Exact inference for a class of non-linear hidden Markov models on general state spaces

Filtering hidden Markov models, or sequential Bayesian inference on the hidden state of a signal, is analytically tractable only for a handful of models. Examples are finite-dimensional state space models and linear Gaussian systems (Baum-Welch and Kalman filters). Recently, Papaspiliopoulos et al. ([1], [2])⁠ proposed a principled approach for extending the realm of analytically tractable models, exploiting a duality relation between the hidden process and an auxiliary process. Then, the solution of the filtering problem consists in a finite mixture of distributions.
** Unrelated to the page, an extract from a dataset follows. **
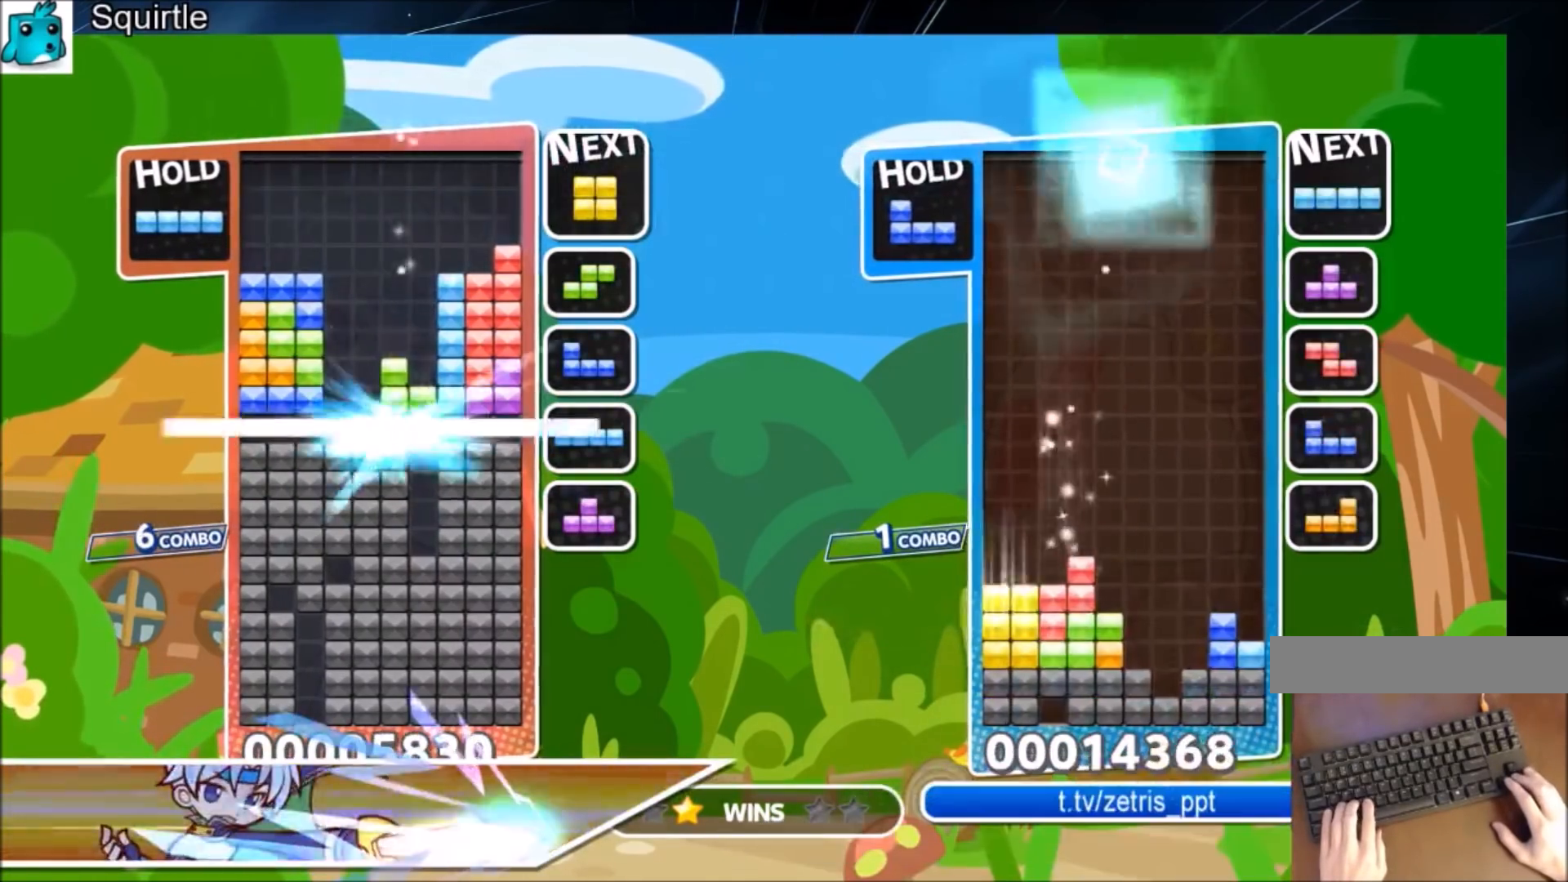
{"keys": [], "events": []}
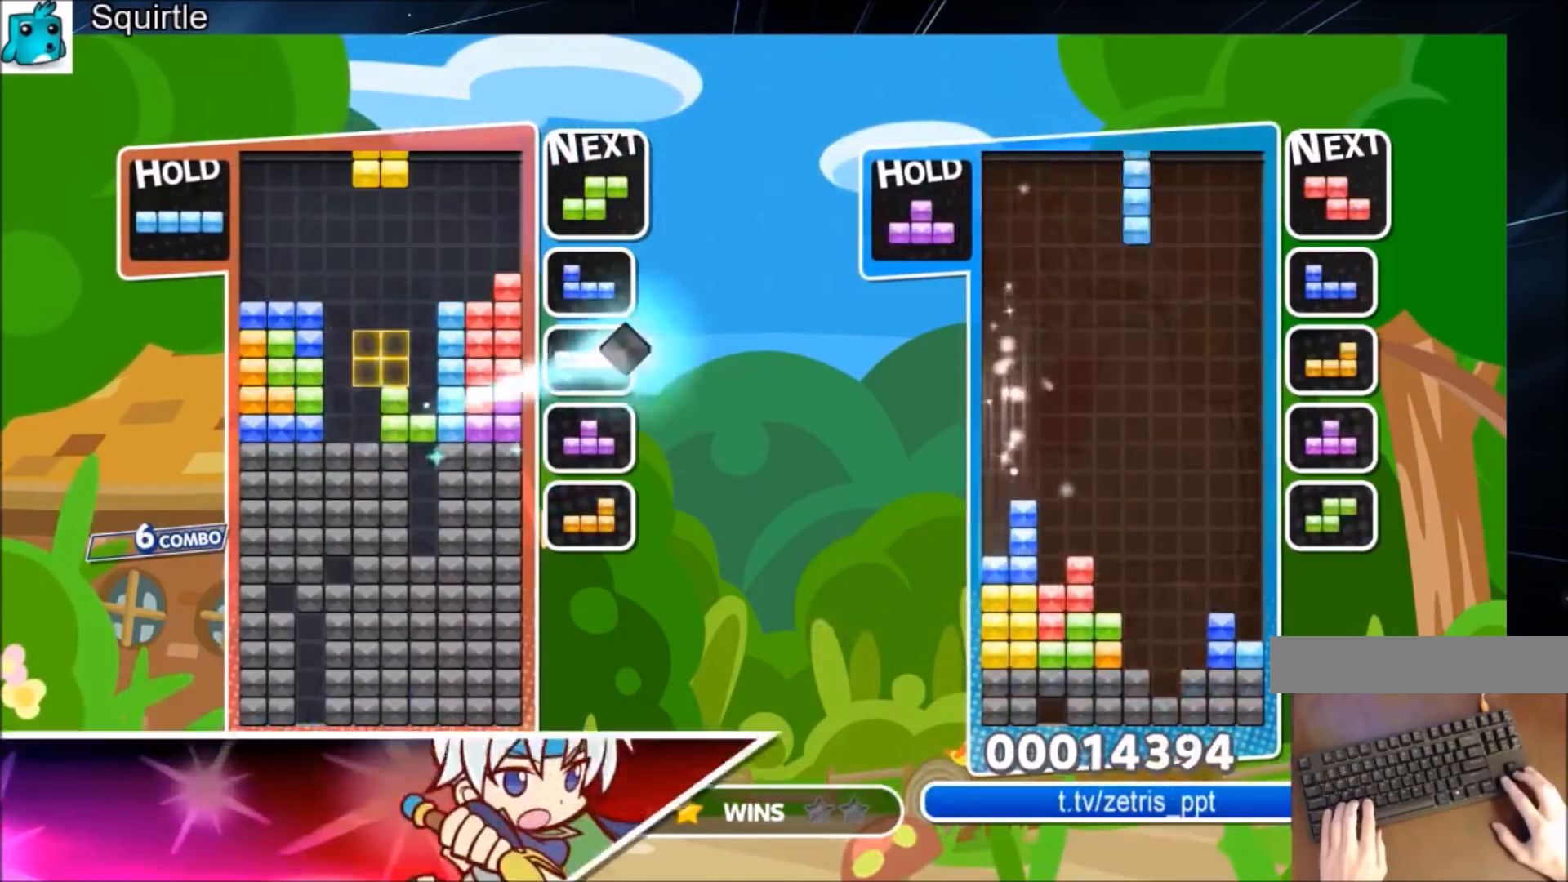
{"keys": ["down"], "events": [[67, "left", "down"], [134, "left", "up"], [200, "down", "down"]]}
We study the computational effort required to implement this strategy for two parametric and nonparametric models: the Cox-Ingersoll-Ross process, the K-dimensional Wright-Fisher process, the Dawson-Watanabe process and the Fleming-Viot process. In all cases, the number of components involved in the filtering distributions increases rapidly with the number of observations. Although this could render the algorithm impractical for long observation sequences and undermine its practical relevance, the mathematical form of the filtering distributions suggest that the number of components which contribute most to the mixture remains small. This suggests several efficient natural approximation strategies. We assess the performance of these strategies in terms of accuracy, speed and prediction, benchmarked against the exact solution. A preprint of this work is available at: https://arxiv.org/abs/2006.03452

[1] O. Papaspiliopoulos and M. Ruggiero, “Optimal filtering and the dual process,” Bernoulli, vol. 20, no. 4, pp. 1999–2019, 2014.

[2] O. Papaspiliopoulos, M. Ruggiero, and D. Spano, “Conjugacy properties of time-evolving Dirichlet and gamma random measures,” Electron. J. Stat., vol. 10, no. 2, pp. 3452–3489, 2016.